My takeaway from the exhibit was that the paintings that stood out were those that took tentative steps across the line—and these usually came from Americans and Scandinavians. One exception, though, is Ukrainian Marie Bashkirseff, whose “The Meeting” does indeed capture grit, that of street boys. France’s Amélie Beaury-Saurel’s “Into the Blue” also captivates with a woman casually blowing cigarette smoke into the air as if she couldn’t care less what the observer thinks.  Britain’s Marianne Stokes portrays dark psychological gloom in her “Death and the Maiden,” which evokes the Pre-Raphaelites.


My personal favorites were Scandinavian women who seemed willing to unmoor themselves from social expectations. Many of those works fall into the category of symbolism. Norway’s Kitty Kielland captures unsettling light in her “Evening Landscape at Stokkavannet,” and there’s plenty of tension in the works of Finland’s Helene Schjerfbeck. Overall, though, this exhibit tries way too hard to make feminists of bohemians and hangers-on.

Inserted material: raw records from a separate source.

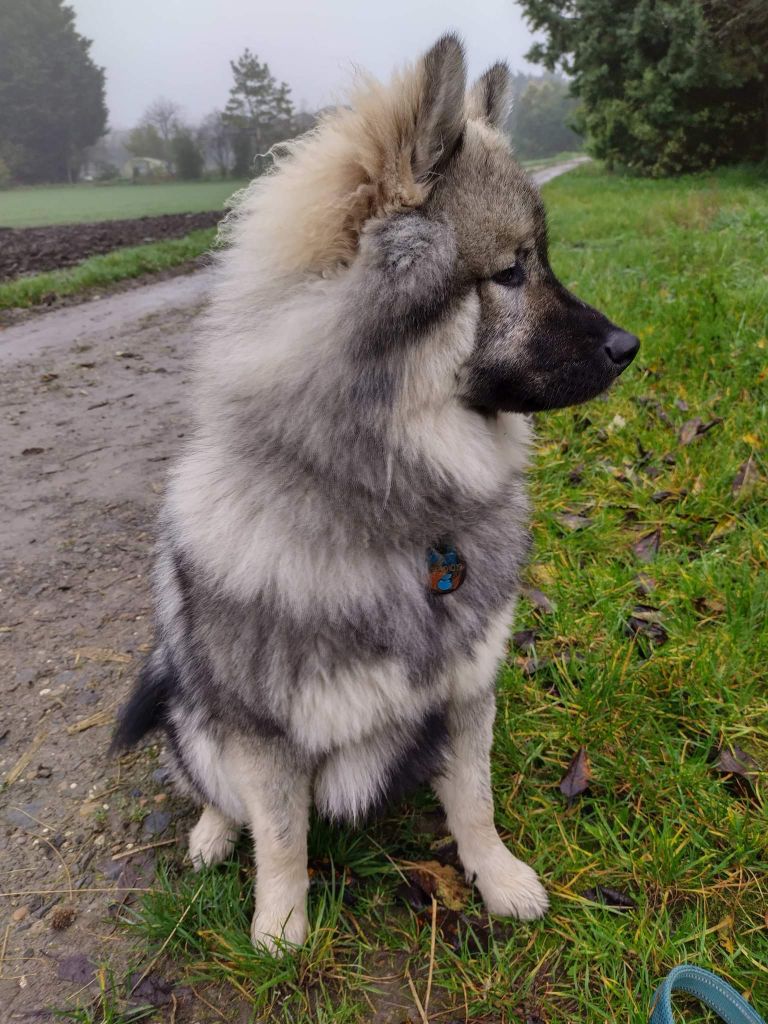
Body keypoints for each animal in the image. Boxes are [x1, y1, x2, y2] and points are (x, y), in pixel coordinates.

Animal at [114, 36, 638, 954]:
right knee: (206, 782)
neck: (397, 507)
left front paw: (498, 877)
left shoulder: (465, 695)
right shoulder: (266, 735)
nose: (628, 345)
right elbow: (281, 836)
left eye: (541, 261)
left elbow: (476, 802)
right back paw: (212, 834)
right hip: (197, 716)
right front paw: (280, 929)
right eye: (510, 271)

A more honest engagement with the obstacles female artists faced is in order. 

A far more interesting look at 19th century can be found in the photographic exhibit City Transformed. It is a literal snapshot of Paris during the same crucial period between 1850-1900. Those who remember their European history will recall that, in 1852, Bonaparte’s nephew declared the Second Empire and took the name Napoleon III.

The Second Empire only lasted until 1870, but that was long enough for Napoleon III to charge George-Eugéne Haussmann with the task of transforming the city of grime into the City of Light. Today’s visitor to Paris sees little of the pre-Haussmann city. He so thoroughly remade the French capitol that in a dazzling 50 years, Paris hosted the world’s fair five times (1855, 1867, 1878, 1889, 1900). In 1889, a new icon arose: the Eiffel Tower. It so stunned the world that planners of Chicago’s 1893 exposition came up with Ferris wheel to rival the tower. As you can see in a photo from 1900, Chicago’s rejoinder was easily co-opted.

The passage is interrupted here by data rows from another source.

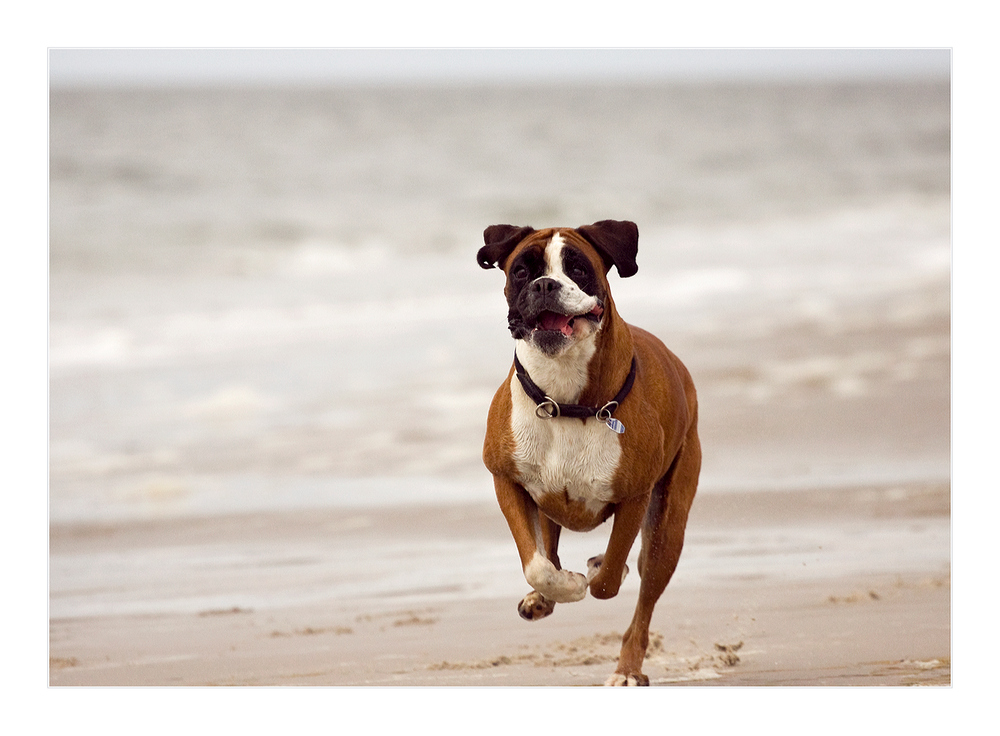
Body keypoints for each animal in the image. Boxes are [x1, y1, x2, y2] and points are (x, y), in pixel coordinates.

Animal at [478, 221, 704, 688]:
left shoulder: (634, 498)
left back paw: (628, 669)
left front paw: (598, 572)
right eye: (522, 270)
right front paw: (559, 587)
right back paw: (544, 598)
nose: (546, 284)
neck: (566, 400)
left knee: (643, 600)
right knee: (549, 548)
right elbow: (537, 564)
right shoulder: (505, 481)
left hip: (667, 530)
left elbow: (609, 580)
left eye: (578, 268)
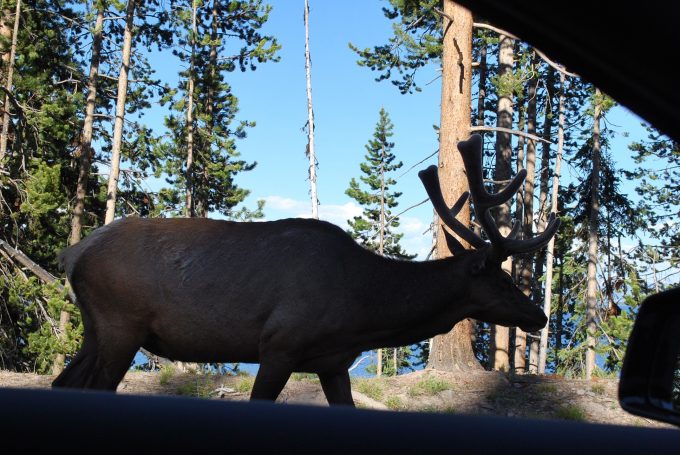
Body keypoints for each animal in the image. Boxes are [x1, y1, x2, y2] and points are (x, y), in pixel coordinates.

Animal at [53, 134, 560, 406]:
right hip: (121, 326)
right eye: (502, 278)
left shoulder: (332, 363)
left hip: (97, 331)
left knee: (64, 382)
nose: (539, 316)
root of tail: (72, 254)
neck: (366, 314)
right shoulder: (279, 344)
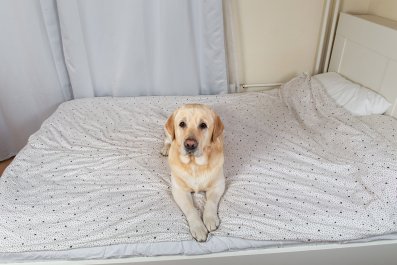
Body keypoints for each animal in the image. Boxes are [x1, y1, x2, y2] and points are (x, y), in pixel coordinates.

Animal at [160, 103, 223, 241]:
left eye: (203, 125)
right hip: (168, 133)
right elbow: (191, 209)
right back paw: (165, 148)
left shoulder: (218, 185)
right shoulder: (179, 191)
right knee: (167, 140)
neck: (194, 164)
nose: (190, 144)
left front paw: (210, 218)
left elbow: (210, 202)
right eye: (182, 124)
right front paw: (198, 228)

City Transformed gives us peaks at what Haussmann and his successors tore down. Note the center gullies of old cobblestone streets; they used to carry away the “slops” from chamber pots tossed into the streets in hope of timely rains. Featured photographers include Édouard Baldus, Charles Manville, Felix Thiollieer, and Eugène Atget, the last of whom is regarded as one of the masters of the early days of photography. This exhibit embodies the coming social changes of which Women Artists in Paris merely hints. 

The Art of Iron superbly takes iron mongering out of its normal context, isolates it, and hangs it at a level where we can appreciate it. It samples treasures found in a museum in Rouen, but it spotlights works from the improbably named Jean-Louis Henri LeSeq Destournelles (1818-82) and his son Henri (1854-1925).

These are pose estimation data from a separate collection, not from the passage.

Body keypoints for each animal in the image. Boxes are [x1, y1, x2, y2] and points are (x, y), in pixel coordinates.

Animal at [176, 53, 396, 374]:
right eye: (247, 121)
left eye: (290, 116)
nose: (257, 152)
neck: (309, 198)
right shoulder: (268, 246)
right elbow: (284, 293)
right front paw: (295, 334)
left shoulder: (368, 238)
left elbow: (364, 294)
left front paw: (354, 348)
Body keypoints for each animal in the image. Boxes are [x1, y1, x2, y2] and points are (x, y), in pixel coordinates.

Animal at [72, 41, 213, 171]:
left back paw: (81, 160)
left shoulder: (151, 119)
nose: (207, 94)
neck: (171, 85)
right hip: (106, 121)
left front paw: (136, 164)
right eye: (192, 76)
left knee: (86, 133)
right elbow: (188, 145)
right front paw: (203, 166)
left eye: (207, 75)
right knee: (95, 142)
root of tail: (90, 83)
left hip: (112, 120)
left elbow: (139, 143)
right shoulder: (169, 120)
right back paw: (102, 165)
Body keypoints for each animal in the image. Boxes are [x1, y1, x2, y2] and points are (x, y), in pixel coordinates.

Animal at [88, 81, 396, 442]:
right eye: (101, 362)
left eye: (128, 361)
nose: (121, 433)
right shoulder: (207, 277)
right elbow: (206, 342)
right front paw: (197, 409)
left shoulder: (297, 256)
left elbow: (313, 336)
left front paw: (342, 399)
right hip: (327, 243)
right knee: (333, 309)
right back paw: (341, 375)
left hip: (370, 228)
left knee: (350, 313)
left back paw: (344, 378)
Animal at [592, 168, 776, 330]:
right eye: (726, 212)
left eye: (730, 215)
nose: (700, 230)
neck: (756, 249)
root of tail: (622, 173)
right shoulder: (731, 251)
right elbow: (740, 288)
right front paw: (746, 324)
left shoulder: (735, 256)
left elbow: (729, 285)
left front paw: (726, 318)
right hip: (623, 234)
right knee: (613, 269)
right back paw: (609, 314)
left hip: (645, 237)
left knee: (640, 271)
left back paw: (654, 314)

It used to be that material culture was relegated to anthropological or folk art exhibitions. These days we have come to appreciate the beauty and intricate design that’s often inherent in everyday objects. This exhibit fits nicely with City Transformed, as anyone who has marveled over Parisian street lights or Metro signs knows first hand. It’s also a wonderful mix of craft and whimsy.


The Clark’s Stonehill Center currently houses Los Angeles artist Jennifer Steinkamp’s Blind Eye. It is the Clark’s first video installation—six computer-generated projections in which Steinkamp uses the Clark’s natural surroundings. The aim is to create hyper-reality with a 3-D effect. Alas, the impact is a big meh! It’s all pleasant enough, but one wonders about trying to improve upon what the naked eye can observe. Her installation of free-floating blooms is intriguing, but I doubt she was aiming at what it evoked for me: animated scenes from the Hollywood film Avatar. Maybe the Clark ought to leave this sort of thing to Mass MoCA.